Location
- 28 Beach Lane, Portobello, Edinburgh, Scotland United Kingdom 55°57′19″N 3°06′45″W﻿ / ﻿55.9554°N 3.1125°W

Information
- Type: Nursery school; Montessori
- Established: 1929; 97 years ago
- Founder: Dame Harriet Findlay DBE
- Gender: Co-educational
- Age range: 2.5 – 5 years
- Enrolment: 40 children
- Website: portobellotoddlershut.org.uk

= Portobello Toddler Hut =

Preschool in Edinburgh, Scotland

Portobello Toddler Hut is an early pioneer nursery school in Portobello, Edinburgh, Scotland, founded in 1929. The school was officially opened on 14 November 1931 by Dame Harriet Findlay , on "an appallingly wet day".

== Overview ==
When opened it catered for 40 children from 2 to 5 years of age.
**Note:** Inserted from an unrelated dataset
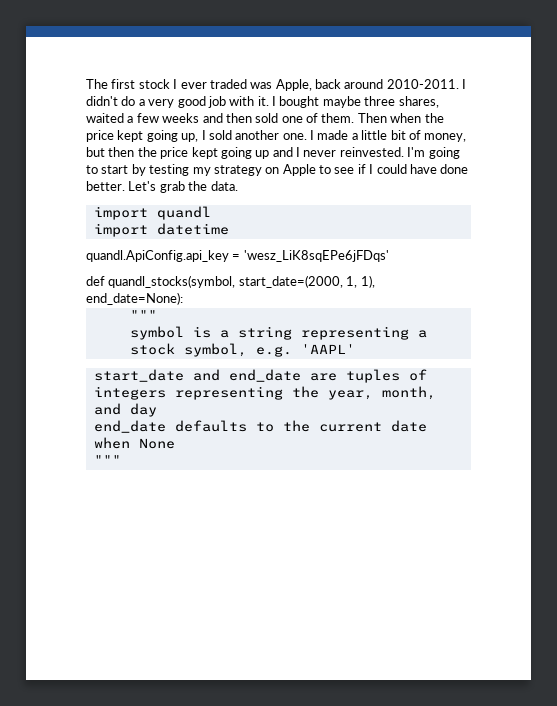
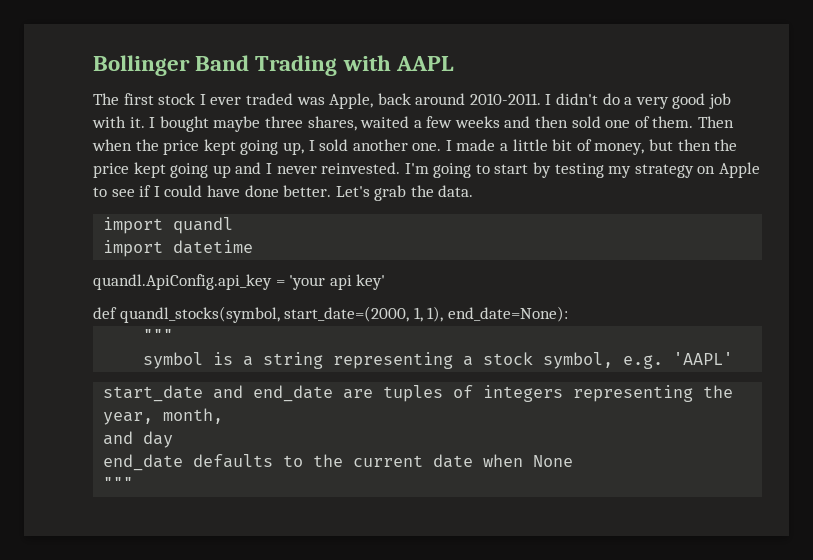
(86, 84) none -> [93,55,454,76] Bollinger Band Trading with AAPL //
[243,250,389,262] 'wesz_LiK8sqEPe6jFDqs' -> [289,274,386,290] 'your api key'

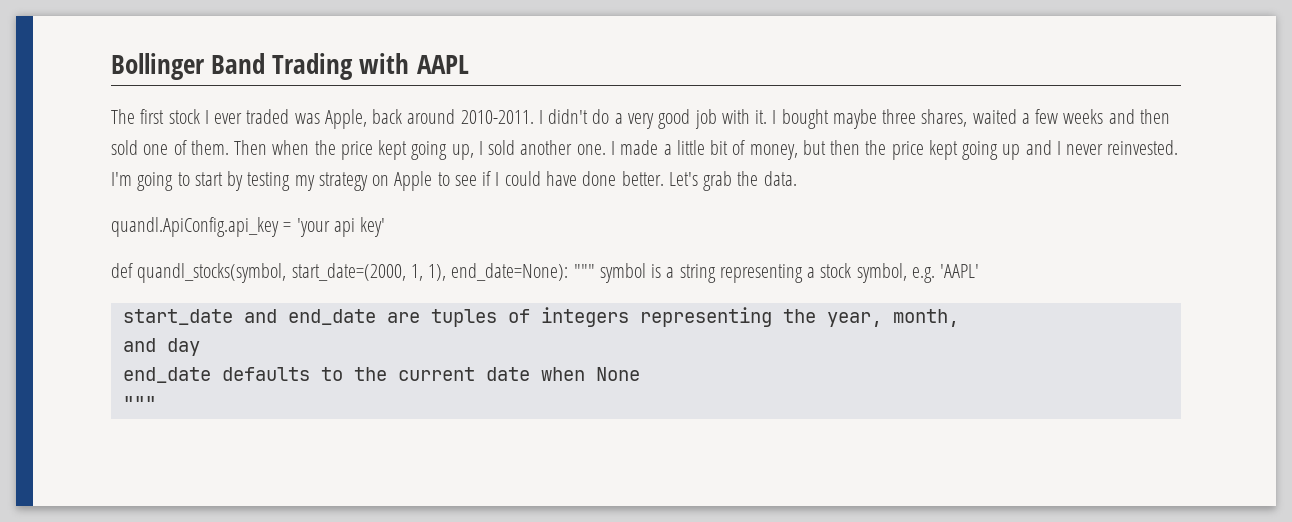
[103,217,234,234] [103,240,254,257] // import quandl // import datetime -> (797, 178) none
[143,329,174,342] // """ // -> [573,264,595,278] """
Starting at 10am, the older children returned home at midday and the younger ones stayed and had a meal and an afternoon sleep. It was run by a committee of ladies on a voluntary basis. The Education Committee of Edinburgh gave a grant to cover about a third of the costs, with the remaining money subscribed "so that bread-winning mothers may be relieved of the care of their children during the busy part of the day". Montessori methods were used to prepare the toddlers for more formal education. As well as a nursery, the Hut was used for many years as a shelter for children lost on the beach during the summer holidays.

The Toddler Hut is operates from Beach Lane, Portobello, and is the oldest community run, self funded childcare facility in the United Kingdom. In 2012, plans were announced to expand the nursery school and replace ageing facilities. During the COVID-19 pandemic, a fundraising campaign enabled the Hut to remain open.